--- JOB ---
Return the line containing "полицията. Снощи, в" and every line beneath it through the end of the entries below, unchanged. Pictures stay out.

◆ ◆ ◆ ◆ ◆

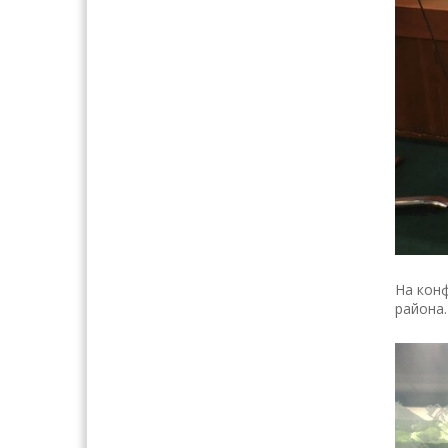
На конф
района.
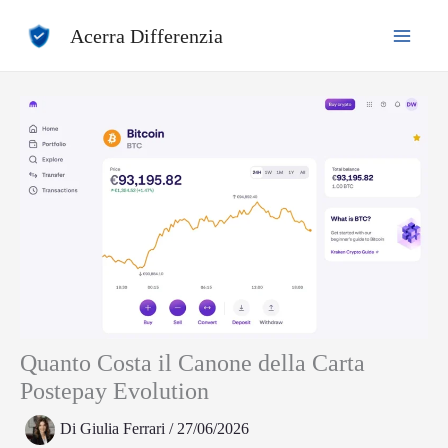
Vai
Acerra Differenzia
al
contenuto
Quanto Costa il Canone della Carta
Postepay Evolution
Di
Giulia Ferrari
/
27/06/2026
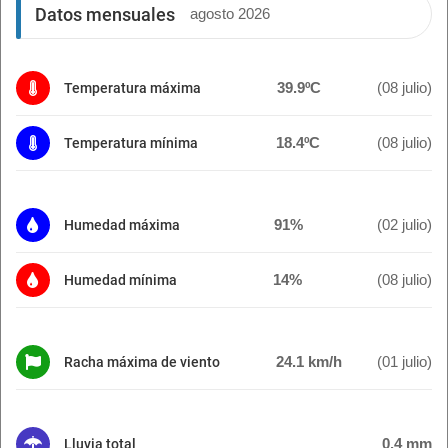
Datos mensuales
agosto 2026
39.9ºC
(08 julio)
Temperatura máxima
18.4ºC
(08 julio)
Temperatura mínima
91%
(02 julio)
Humedad máxima
14%
(08 julio)
Humedad mínima
24.1 km/h
(01 julio)
Racha máxima de viento
0.4 mm
Lluvia total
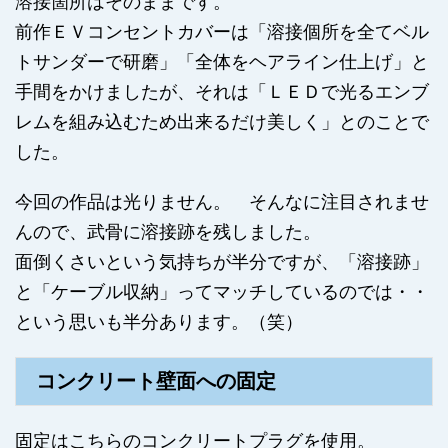
溶接箇所はそのままです。
前作ＥＶコンセントカバーは「溶接個所を全てベル
トサンダーで研磨」「全体をヘアライン仕上げ」と
手間をかけましたが、それは「ＬＥＤで光るエンブ
レムを組み込むため出来るだけ美しく」とのことで
した。
今回の作品は光りません。 そんなに注目されませ
んので、武骨に溶接跡を残しました。
面倒くさいという気持ちが半分ですが、「溶接跡」
と「ケーブル収納」ってマッチしているのでは・・
という思いも半分あります。（笑）
コンクリート壁面への固定
固定はこちらのコンクリートプラグを使用。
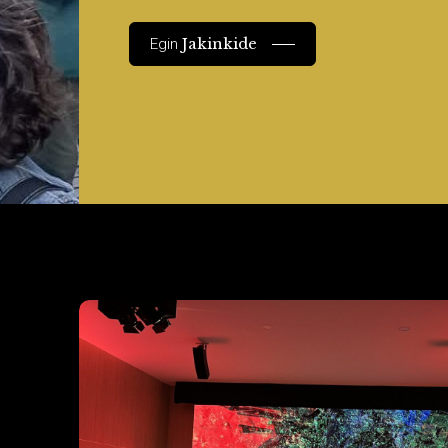
Jakinkide
Egin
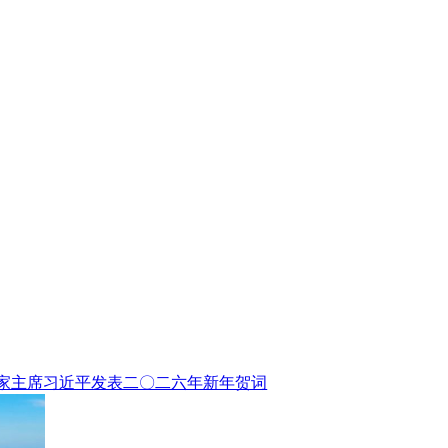
家主席习近平发表二〇二六年新年贺词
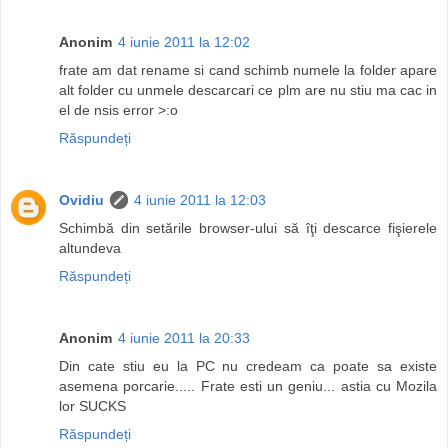
Anonim
4 iunie 2011 la 12:02
frate am dat rename si cand schimb numele la folder apare
alt folder cu unmele descarcari ce plm are nu stiu ma cac in
el de nsis error >:o
Răspundeți
Ovidiu
4 iunie 2011 la 12:03
Schimbă din setările browser-ului să îţi descarce fişierele
altundeva
Răspundeți
Anonim
4 iunie 2011 la 20:33
Din cate stiu eu la PC nu credeam ca poate sa existe
asemena porcarie..... Frate esti un geniu... astia cu Mozila
lor SUCKS
Răspundeți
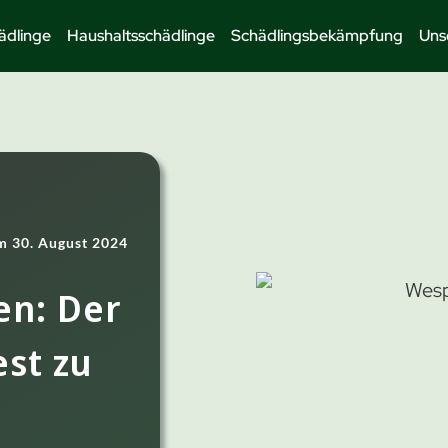
ädlinge
Haushaltsschädlinge
Schädlingsbekämpfung
Uns
am
30. August 2024
en: Der
est zu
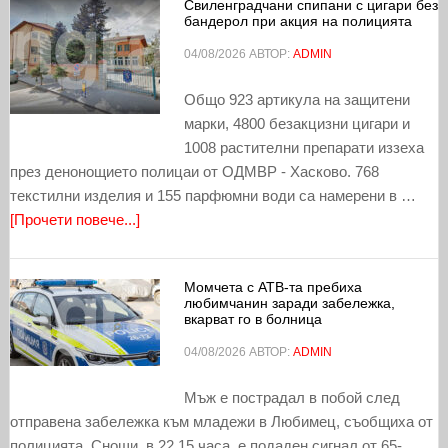
Свиленградчани спипани с цигари без
бандерол при акция на полицията
04/08/2026
АВТОР:
ADMIN
Общо 923 артикула на защитени
марки, 4800 безакцизни цигари и
1008 растителни препарати иззеха
през денонощието полицаи от ОДМВР - Хасково. 768
текстилни изделия и 155 парфюмни води са намерени в …
[Прочети повече...]
Момчета с АТВ-та пребиха
любимчанин заради забележка,
вкарват го в болница
04/08/2026
АВТОР:
ADMIN
Мъж е пострадал в побой след
отправена забележка към младежи в Любимец, съобщиха от
полицията. Снощи, в 22,15 часа, е подаден сигнал от 65-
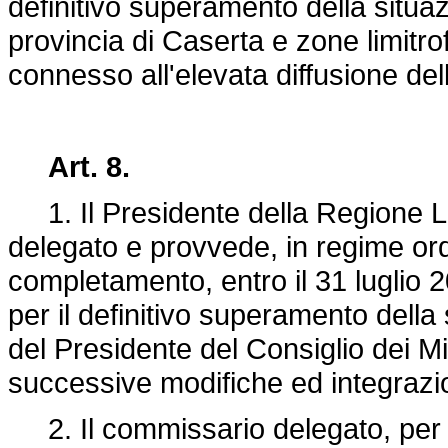
definitivo superamento della situazio
provincia di Caserta e zone limitrof
connesso all'elevata diffusione dell
Art. 8.
1. Il Presidente della Regione 
delegato e provvede, in regime ord
completamento, entro il 31 luglio 2
per il definitivo superamento della s
del Presidente del Consiglio dei M
successive modifiche ed integrazio
2. Il commissario delegato, per l'e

◆ ◆ ◆ ◆ ◆

--- WRITTEN RESPONSE ---
полицията. Снощи, в 22,15 часа, е подаден сигнал от 65-
definitivo superamento della situazio
provincia di Caserta e zone limitrof
connesso all'elevata diffusione dell
Art. 8.
1. Il Presidente della Regione 
delegato e provvede, in regime ord
completamento, entro il 31 luglio 2
per il definitivo superamento della s
del Presidente del Consiglio dei M
successive modifiche ed integrazio
2. Il commissario delegato, per l'e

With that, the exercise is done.